Scott Lux is Executive Vice President of Global Ecommerce and Technology at Esprit, a retail apparel and fashion company. He started his career in financial consulting at Fidelity before transitioning to program and product management at Infospace. From there, Scott moved into product management roles at companies like Chase, VML COMMERCE, L’Oreal, and American Express. Prior to joining Esprit, he led digital marketing and ecommerce initiatives at Diesel, John Varvatos Enterprises, Intermix, VIDEOSHOPS, and Eberjey.
In addition to his corporate roles, Scott has also served as an adjunct professor in digital commerce, marketing, and technology at the Fashion Institute of Technology and Columbia University.
In our conversation, Scott talks about the future of ecommerce and its need for innovation and excellent customer experience. He discusses the importance of transparency for brands evaluating their attribution models, and posits a future where consumers might control their own data and who they share it with.
There’s two sides of the equation: customer experience and innovation. First, as consumers, I think we’ve been numb to what we expect from brands, as well as how much pain we’ll put up with. Second, I’ve been operating ecommerce for about 15 years, and in that time, the tech, opportunity, innovation, and sales force has lagged quite a bit. In other words, I feel that the innovation in core ecommerce technology has been stagnant.

**REQUIREMENT 1:** Reproduce the Scott Lux interview starting at "In addition to" and ending at "share it with.".
**REQUIREMENT 2:** In the Scott Lux interview, on what basis does Scott say that innovation in core ecommerce technology has been stagnant?
The lines after the Scott Lux interview are separate material with no connection to it.

**DATA EXTRACT:**
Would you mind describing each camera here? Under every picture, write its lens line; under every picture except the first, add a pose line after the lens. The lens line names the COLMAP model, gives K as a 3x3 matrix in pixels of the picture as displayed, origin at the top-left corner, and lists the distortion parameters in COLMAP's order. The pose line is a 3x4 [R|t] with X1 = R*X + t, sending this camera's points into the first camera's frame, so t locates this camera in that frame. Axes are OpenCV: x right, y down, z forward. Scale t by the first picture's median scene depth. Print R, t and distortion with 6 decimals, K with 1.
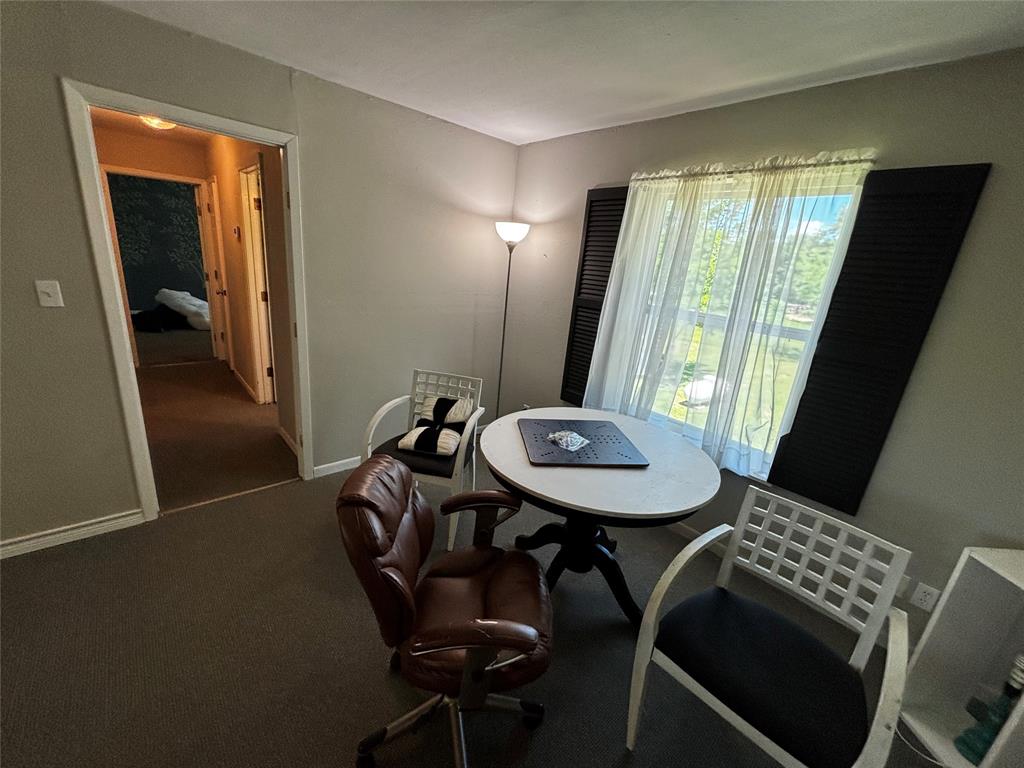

**ANSWER AREA 1:**
In addition to his corporate roles, Scott has also served as an adjunct professor in digital commerce, marketing, and technology at the Fashion Institute of Technology and Columbia University.
In our conversation, Scott talks about the future of ecommerce and its need for innovation and excellent customer experience. He discusses the importance of transparency for brands evaluating their attribution models, and posits a future where consumers might control their own data and who they share it with.

**ANSWER AREA 2:** He bases it on his own experience running ecommerce for about 15 years. Over that time, he says, the tech, opportunity, innovation, and sales force have lagged quite a bit.